The prayer rug clues are the arch at the top and the generally directional layout. The size is a bit small for a prayer rug, but not out of the range. Incidentally, there's a more longwinded discussion of such matters in an article on TurkoTek's Journal pages.
The cradle rug clues are the size and the pointed top, although the usual shape for a cradle rug is a more or less rounded top. That shape let's you wrap the rug around the baby without covering the face. Yomud pile cradle rugs, at least the few I've handled, have nice, soft wool, and putting that against a baby's skin is pretty plausible. This piece is described as having hard, dry wool, not quite what most of us would want against a baby.
I'd like to introduce some alternatives. The first thing that comes to my mind when I see a pentagonal Yomud textile is asmalyk. I know, those are wider than they are tall, and this is taller than it is wide, so I reject the notion that it is an asmalyk.
I'm also struck by the very odd motifs - flattened diamonds, if you will - in the field. They first looked very unYomudlike to me, until I realized that they occur within the upper diagonal borders of every Yomud asmalyk I've seen alive or in photos. As in this piece, they are arranged in diagonals converging toward the center, and in alternating colors (usually two colors).
Then there's the arch in the upper part of this rug.
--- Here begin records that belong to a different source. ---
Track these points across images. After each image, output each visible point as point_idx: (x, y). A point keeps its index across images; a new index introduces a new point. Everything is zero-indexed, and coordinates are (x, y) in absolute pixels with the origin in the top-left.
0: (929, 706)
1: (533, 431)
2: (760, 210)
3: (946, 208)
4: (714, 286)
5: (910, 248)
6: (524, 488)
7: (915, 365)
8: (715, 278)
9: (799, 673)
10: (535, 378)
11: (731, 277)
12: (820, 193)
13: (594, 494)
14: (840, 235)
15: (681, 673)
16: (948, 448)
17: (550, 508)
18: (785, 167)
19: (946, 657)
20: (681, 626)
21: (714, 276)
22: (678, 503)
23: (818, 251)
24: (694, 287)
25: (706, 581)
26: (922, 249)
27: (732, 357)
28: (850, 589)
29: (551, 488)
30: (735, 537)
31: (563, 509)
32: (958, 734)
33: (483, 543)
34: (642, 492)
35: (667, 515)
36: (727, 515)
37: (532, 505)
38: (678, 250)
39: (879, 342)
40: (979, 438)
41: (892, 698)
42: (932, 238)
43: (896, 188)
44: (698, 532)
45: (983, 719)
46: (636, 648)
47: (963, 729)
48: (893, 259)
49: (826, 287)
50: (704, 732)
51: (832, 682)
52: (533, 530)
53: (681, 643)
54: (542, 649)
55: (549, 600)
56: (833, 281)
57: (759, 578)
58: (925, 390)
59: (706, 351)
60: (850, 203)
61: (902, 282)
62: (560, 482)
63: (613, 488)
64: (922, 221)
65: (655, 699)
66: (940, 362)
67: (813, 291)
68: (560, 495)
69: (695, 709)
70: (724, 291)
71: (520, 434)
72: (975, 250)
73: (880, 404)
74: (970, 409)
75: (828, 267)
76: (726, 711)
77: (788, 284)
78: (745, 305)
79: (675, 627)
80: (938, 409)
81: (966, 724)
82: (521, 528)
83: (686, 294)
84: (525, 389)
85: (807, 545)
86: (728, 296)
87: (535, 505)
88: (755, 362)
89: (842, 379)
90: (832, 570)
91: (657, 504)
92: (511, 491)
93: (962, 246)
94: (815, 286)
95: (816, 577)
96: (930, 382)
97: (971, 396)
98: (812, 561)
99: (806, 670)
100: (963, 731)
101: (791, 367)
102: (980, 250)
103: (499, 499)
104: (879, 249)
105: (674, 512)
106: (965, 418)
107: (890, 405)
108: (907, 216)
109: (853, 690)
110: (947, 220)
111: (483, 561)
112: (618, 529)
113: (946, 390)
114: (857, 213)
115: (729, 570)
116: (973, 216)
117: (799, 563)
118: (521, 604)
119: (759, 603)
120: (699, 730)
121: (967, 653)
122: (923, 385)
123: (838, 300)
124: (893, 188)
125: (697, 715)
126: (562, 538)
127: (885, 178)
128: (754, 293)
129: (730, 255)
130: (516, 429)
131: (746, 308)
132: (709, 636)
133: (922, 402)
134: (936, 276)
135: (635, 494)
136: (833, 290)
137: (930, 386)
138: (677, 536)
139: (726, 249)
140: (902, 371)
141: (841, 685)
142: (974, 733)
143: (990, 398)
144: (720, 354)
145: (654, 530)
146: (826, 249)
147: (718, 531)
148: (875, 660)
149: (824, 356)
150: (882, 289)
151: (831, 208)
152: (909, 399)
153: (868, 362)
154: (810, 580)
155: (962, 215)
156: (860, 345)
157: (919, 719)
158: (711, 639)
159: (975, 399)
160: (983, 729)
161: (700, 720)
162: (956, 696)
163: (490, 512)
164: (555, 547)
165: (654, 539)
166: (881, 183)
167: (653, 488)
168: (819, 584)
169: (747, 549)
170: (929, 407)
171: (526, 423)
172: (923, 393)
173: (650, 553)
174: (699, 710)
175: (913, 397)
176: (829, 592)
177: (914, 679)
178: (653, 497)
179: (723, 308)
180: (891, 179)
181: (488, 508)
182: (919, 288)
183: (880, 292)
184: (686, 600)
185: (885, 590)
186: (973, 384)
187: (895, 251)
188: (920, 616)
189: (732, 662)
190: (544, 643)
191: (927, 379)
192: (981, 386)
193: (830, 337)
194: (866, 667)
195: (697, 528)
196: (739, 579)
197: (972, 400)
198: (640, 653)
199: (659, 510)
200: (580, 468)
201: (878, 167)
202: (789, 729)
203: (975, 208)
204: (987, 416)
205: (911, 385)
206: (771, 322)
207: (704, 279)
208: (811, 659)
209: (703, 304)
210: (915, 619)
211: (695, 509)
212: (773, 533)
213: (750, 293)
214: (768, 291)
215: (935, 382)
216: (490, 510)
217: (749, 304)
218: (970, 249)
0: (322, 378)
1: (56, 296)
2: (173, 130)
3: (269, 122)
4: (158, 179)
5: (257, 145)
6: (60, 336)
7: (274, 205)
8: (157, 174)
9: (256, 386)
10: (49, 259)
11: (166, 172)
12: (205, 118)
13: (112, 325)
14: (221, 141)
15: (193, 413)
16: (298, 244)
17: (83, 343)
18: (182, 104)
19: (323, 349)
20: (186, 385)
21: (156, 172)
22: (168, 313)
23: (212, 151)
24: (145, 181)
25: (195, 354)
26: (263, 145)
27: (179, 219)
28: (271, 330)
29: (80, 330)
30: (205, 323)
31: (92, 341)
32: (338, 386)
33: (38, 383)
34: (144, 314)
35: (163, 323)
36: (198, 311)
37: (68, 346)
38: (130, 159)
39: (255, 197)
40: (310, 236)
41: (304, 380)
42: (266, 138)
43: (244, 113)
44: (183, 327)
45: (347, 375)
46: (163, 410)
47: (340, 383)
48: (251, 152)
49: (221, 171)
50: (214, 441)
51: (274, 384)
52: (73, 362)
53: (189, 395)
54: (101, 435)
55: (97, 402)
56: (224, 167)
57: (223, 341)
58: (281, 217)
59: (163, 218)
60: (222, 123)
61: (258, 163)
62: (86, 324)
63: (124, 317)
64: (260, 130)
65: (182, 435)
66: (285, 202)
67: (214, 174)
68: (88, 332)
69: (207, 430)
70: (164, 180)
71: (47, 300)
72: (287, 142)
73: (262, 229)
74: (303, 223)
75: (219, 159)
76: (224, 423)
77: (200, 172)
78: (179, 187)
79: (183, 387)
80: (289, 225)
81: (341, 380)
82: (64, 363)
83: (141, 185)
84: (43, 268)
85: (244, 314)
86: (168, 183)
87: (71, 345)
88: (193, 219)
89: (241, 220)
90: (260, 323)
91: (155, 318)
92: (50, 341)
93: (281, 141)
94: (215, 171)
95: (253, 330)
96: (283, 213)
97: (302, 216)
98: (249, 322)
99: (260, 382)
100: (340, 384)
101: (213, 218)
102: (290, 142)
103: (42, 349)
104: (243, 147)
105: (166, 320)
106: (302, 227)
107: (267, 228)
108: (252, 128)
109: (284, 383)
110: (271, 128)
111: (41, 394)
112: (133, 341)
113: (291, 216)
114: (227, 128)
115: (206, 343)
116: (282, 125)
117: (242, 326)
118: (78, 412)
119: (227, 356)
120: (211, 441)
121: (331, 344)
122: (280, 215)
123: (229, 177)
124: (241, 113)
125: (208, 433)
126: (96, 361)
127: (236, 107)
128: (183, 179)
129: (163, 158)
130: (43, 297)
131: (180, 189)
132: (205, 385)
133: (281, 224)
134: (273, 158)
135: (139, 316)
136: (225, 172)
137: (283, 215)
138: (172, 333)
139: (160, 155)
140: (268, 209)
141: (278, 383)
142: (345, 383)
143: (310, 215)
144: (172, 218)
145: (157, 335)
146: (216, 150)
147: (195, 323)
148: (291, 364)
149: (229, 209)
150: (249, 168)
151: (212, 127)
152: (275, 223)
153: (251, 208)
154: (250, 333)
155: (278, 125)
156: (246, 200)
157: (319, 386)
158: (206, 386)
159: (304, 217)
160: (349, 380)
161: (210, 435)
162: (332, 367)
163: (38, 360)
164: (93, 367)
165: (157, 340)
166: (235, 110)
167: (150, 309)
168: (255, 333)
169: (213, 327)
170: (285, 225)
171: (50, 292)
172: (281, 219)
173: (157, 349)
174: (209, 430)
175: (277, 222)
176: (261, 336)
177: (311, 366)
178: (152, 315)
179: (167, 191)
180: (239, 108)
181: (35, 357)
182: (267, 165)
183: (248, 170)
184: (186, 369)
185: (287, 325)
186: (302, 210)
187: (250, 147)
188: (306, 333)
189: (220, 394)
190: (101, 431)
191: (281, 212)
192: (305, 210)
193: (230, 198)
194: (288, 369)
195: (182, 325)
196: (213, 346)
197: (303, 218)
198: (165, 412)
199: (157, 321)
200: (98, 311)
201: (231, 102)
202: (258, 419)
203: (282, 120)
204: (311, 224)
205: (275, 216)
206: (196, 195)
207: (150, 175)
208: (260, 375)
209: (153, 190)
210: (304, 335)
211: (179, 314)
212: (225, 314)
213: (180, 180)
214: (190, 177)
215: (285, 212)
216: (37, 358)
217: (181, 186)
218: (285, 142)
It looks a lot like the shape of the top of the "seven-sided" Yomud asmalyks, and also more or less resembles the the separation of upper field from main field that occurs in some Yomud asmalyks.
Since the asmalyks is a trapping for a wedding procession, I can't help wondering if this thing might have had a related function. Perhaps an animal or tent trapping, perhaps a cover, perhaps a banner, but something wedding-related.
One argument against such a possibility is that nobody has ever seen one of these things in such a context. On the other hand, nobody has seen one in any other context either, but we do know that it exists.